[Opening Data section]

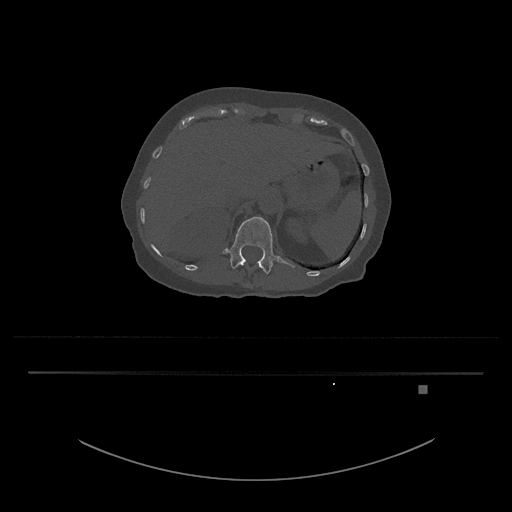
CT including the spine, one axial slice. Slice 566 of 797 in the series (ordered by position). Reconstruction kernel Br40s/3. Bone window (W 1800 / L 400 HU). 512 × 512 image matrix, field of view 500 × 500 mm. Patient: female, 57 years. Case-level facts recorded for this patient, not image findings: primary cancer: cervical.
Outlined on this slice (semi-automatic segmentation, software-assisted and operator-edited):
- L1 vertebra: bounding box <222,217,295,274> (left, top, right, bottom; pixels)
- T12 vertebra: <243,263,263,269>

[Closing Data section]

Assigned task →
All lines containing "vertebra" in the material above should appear in your reply, copied exactly.

Answer space →
- L1 vertebra: bounding box <222,217,295,274> (left, top, right, bottom; pixels)
- T12 vertebra: <243,263,263,269>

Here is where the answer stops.